Species of gastropod

Pleurotomella hermione is a species of sea snail, a marine gastropod mollusk in the family Raphitomidae.

==Description==
The length of the remaining whorls of the holotype is 8 mm, the diameter 4 mm.

(Original description) The small, white shell is decollate, but consists originally of five or more whorls exclusive of the protoconch. The first two remaining intact whorls (the first is eroded) are axial]y sculptured with about 20 close-set obliquely
protractive rounded ribs cut by sharp grooves which make of the interspaces rounded nodules, the second row from the preceding suture being more prominent and forming a shoulder to the whorl. There are five of these rows on the spire, and the ribs they represent
extend from suture to suture.

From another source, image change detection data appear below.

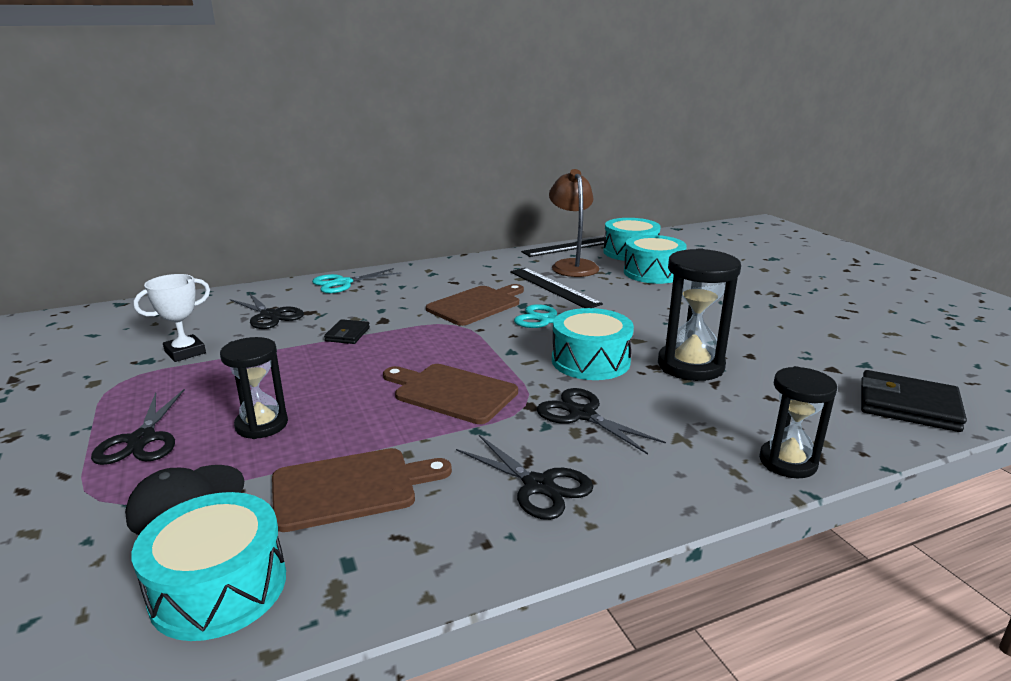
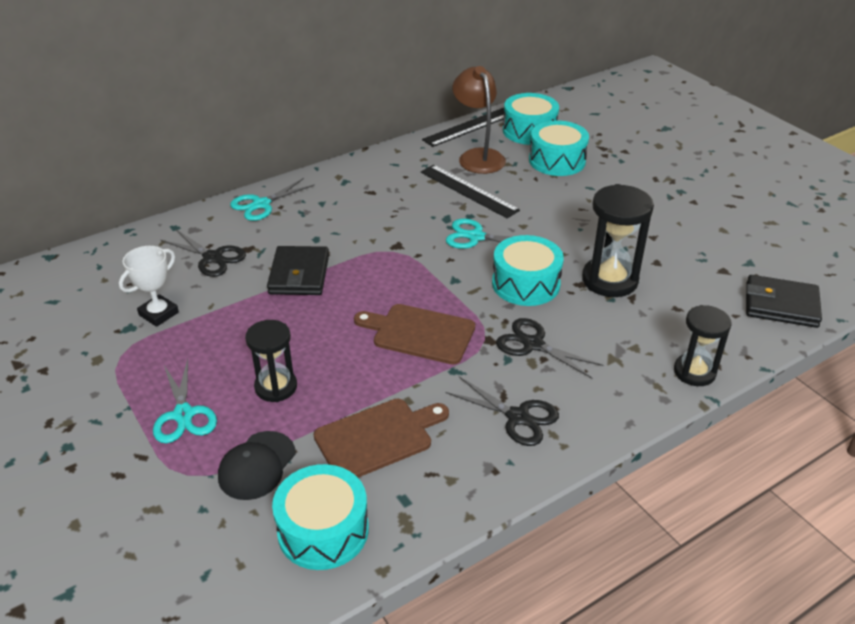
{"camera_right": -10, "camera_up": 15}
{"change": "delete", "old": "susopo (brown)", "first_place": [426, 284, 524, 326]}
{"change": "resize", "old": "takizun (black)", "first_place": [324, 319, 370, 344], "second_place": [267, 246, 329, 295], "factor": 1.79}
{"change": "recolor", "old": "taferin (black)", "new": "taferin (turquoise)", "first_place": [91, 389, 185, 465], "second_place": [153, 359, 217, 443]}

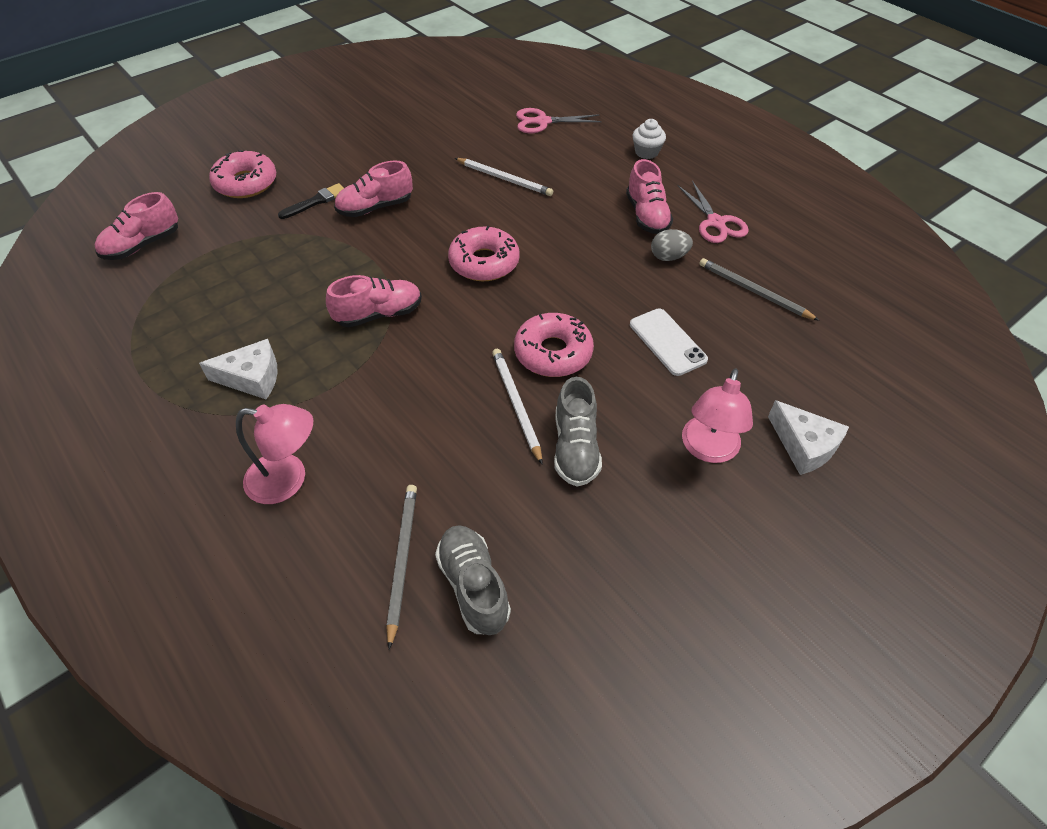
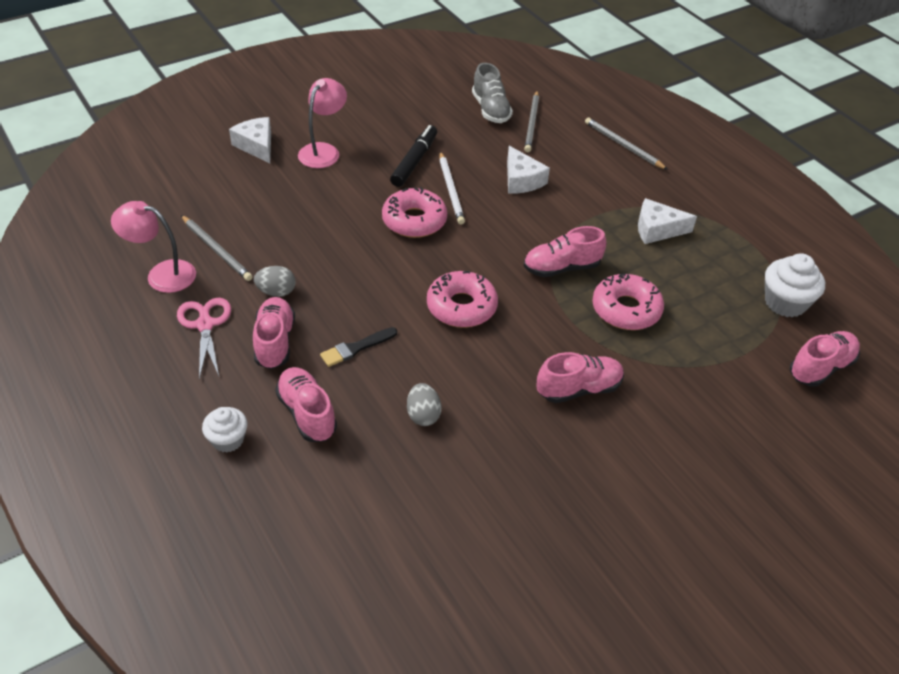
{"camera_right": -175, "camera_up": -5}
{"change": "delete", "old": "taferin (pink)", "first_place": [516, 108, 602, 133]}
{"change": "move", "old": "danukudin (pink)", "first_place": [209, 150, 276, 198], "second_place": [592, 274, 664, 330]}
{"change": "replace", "old": "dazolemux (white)", "new": "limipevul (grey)", "first_place": [455, 158, 553, 196], "second_place": [407, 383, 442, 426]}
{"change": "move", "old": "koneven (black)", "first_place": [278, 183, 344, 219], "second_place": [320, 327, 397, 367]}
{"change": "delete", "old": "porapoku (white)", "first_place": [630, 309, 708, 376]}
{"change": "replace", "old": "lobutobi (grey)", "new": "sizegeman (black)", "first_place": [554, 377, 602, 487], "second_place": [390, 125, 437, 187]}
{"change": "move", "old": "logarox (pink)", "first_place": [236, 404, 313, 504], "second_place": [111, 201, 196, 293]}
{"change": "insert", "new": "dazolemux (grey)", "second_place": [585, 117, 668, 170]}
{"change": "insert", "new": "voduzibuk (white)", "second_place": [507, 146, 550, 194]}
{"change": "insert", "new": "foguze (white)", "second_place": [765, 253, 825, 318]}
{"change": "insert", "new": "lobutobi (pink)", "second_place": [275, 367, 337, 442]}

On the later whorls they are less prominent, and on the last are obsolete except at the shoulder which is feeble. Other spiral sculpture on the body whorl is of fine equal threads with narrower interspaces, extending from the shoulder to the siphonal canal. The suture is distinct, not appressed. The whorls are well rounded. The aperture is rather narrow. The anal sulcus is wide and deep, its deepest part at the shoulder, with no subsutural callus. The outer lip is thin, sharp and prominently arcuately produced. The inner lip is erased. The columella is short, gyrate, axis not pervious. The siphonal canal is distinct, rather long and wide.

==Distribution==
This marine species occurs off the Galapagos Islands.